The problem here isn't just memory management, it's lifetime
management. When does the connection exist? And it's something
that needs to be explicitly handled.
So to delete I do this:
for (std::vector<CTestClientSocket*>::iterator it =
m_collClients.begin();
it != m_collClients.end(); it++)
{
delete *it;}
m_collClients.erase(m_collClients.begin(), m_collClients.end());
That's what Erik suggested. However, it's not a very good solution.
It depends. I can see cases where it would be appropriate, e.g.
program shutdown. Most of the time, however, I imagine that the
socket will be deleted and removed from the container
explicitly, in reaction to some external event.
Any time you have to write new or delete anywhere except in a class
designed to manage memory should ring big alarm bells.
Anytime you start thinking that smart pointers are going to
solve all your object lifetime problems, a big alarm bell should
ring. Memory management is the role of the garbage collector
(you do use the Boehm collector, don't you). Object lifetime is
a design issue, and until you have defined what you want, you
can't decide the correct solution to manage it.

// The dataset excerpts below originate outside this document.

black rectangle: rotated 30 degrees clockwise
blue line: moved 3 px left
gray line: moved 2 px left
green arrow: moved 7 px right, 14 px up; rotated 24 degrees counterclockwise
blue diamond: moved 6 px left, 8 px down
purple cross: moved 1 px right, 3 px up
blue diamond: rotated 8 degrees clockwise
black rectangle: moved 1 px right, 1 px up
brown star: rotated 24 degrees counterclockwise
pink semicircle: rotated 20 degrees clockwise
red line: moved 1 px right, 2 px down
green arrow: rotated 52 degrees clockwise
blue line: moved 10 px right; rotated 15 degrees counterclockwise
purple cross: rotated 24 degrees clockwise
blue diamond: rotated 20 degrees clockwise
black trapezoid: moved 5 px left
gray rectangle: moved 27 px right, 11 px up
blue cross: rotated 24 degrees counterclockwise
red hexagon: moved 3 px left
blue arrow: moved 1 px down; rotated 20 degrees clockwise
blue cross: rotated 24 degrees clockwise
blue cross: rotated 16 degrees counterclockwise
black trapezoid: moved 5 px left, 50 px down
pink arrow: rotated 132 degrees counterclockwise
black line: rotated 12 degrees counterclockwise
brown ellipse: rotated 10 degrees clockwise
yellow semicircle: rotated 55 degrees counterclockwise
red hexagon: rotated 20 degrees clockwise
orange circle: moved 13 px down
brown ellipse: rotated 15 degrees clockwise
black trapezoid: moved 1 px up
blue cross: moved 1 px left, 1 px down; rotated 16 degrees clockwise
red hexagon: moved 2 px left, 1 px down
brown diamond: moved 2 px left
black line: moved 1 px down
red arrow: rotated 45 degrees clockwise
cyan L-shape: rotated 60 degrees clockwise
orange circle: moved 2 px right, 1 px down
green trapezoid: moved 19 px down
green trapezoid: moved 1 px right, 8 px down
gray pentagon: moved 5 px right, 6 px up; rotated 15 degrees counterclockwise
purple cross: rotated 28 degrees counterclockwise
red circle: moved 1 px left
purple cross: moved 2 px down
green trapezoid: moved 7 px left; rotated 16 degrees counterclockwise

Does that look right to you?
No. You're not using RAII. Someone has already suggested using a smart
pointer (boost::shared_ptr was the example).
Which for something like Socket is almost certainly a poor
choice, which will likely end up with a lot of dead objects
hanging around.
Do that - give the
responsibility for memory management to an object designed for the
purpose. You have much more important things to worry about.
For memory management, certainly. But shared_ptr doesn't really
solve that very well; the Boehm collector is the simplest answer
for that. As for object lifetime management, there's no way you
can avoid it; it's an important design issue.